Но вот Гил оторвался от ее рта, чтобы проложить нежный путь к пленительному изгибу шеи. Совершенно захваченная чувственным дурманом, она с готовностью подняла вверх голову, открыв место на шее, где лихорадочно бился пульс.
– По-твоему, это ничто? Пустяк? – повторил он свой вопрос и прижался губами к ее коже.
Не говоря ни слова, Оливия лишь отрицательно покачала головой. Ей оставалось только признать, что существовал целый мир различий между тем, что делал Эндрю, и тем, какие чувства пробудил в ней Гил. Как могла она это отрицать? Ведь нельзя же сравнивать грубый яблочный сидр с тончайшим по вкусу шампанским. Но только как понять разницу, если у тебя нет возможности попробовать и то, и другое?
– Это безумие! Ты еще совсем ребенок, – грубо пробормотал Гил.
Оливия никогда не ощущала себя более взрослой, чем в эти минуты. Она была влюбленной женщиной, и ее тело пылало от сознания своей женской сути. Ей так хотелось продлить эти чудесные восхитительные ощущения. Она желала, чтобы они продолжались вечно, всегда. Она мечтала, чтобы Гил любил ее всегда. В отчаянии она впилась пальцами в шелк его рубашки.
– Эндрю не считал меня ребенком, – прошептала она.
– Ему было наплевать на тебя, крошка-кузина.

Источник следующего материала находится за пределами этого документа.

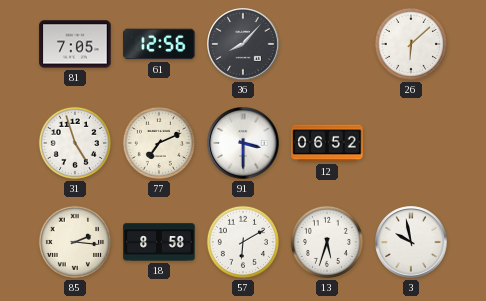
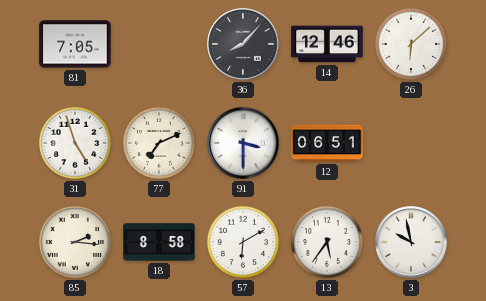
61: 12:56 -> none
14: none -> 12:46
12: 06:52 -> 06:51
13: 5:33 -> 5:36
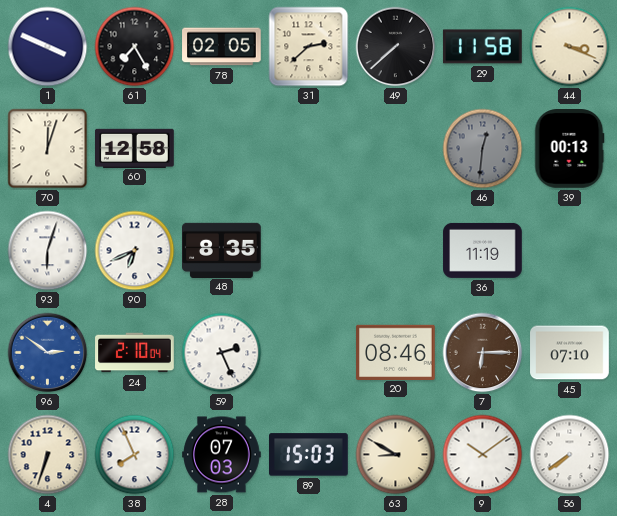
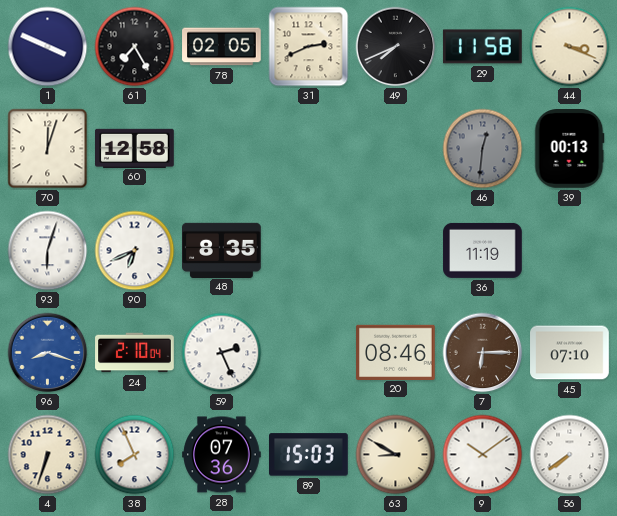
31: 2:38 -> 2:41
49: 7:38 -> 7:41
96: 2:51 -> 8:18
28: 07:03 -> 07:36
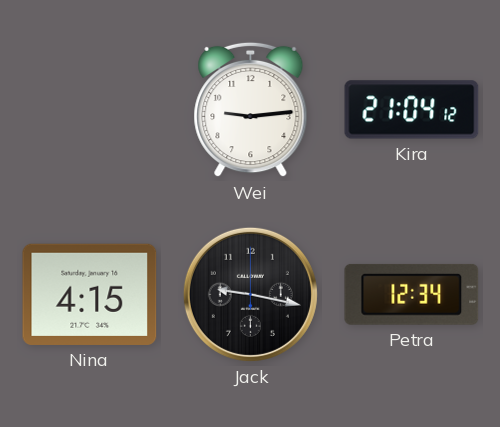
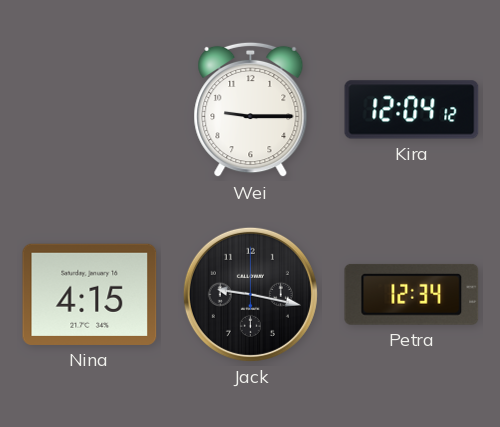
Wei: 9:14 -> 9:15
Kira: 21:04 -> 12:04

Означало ли это, что Гилу она, Оливия, дорога? Собирался ли Гил сказать ей о своей любви? Он должен сказать эти слова. Оливия чувствовала, как ее сердце совершило что-то вроде мертвой петли.
– А тебе не наплевать?
Помолчав немного, Гил заговорил, и в его голосе прозвучала затаенная грусть.
– Да, мне не все равно. Я принимаю близко к сердцу доверие Вивьен и не нарушу его... Ты еще слишком молода, слишком неопытна, чтобы играть в подобные игры.
Оливию охватило разочарование. Она наивно ожидала объяснения в любви, а получила вместо того напоминание о том, что в глазах Гила она по-прежнему остается крошкой-кузиной. Интимность, которую они разделяли всего несколько мгновений назад, начинала улетучиваться, и Оливия страстно хотела бы вернуть ее. Но как? Как ей убедить Гила, что она уже не ребенок, а взрослая женщина – женщина, которая любит его, и единственное ее желание – чтобы он отвечал ей любовью на любовь.
– Я... Я не такая уж юная, – прошептала она еле слышно.
– По годам, может быть, да. Но твой опыт говорит, что ты еще совсем девчонка, – ответил Гил хрипло.
Движимая лишь силой неизведанного до сих пор чувства, не думая, куда могут завести ее опрометчивые слова, которые она собиралась сказать, Оливия ринулась навстречу опасности.
– Я не такая уж неопытная, как ты, возможно, думаешь...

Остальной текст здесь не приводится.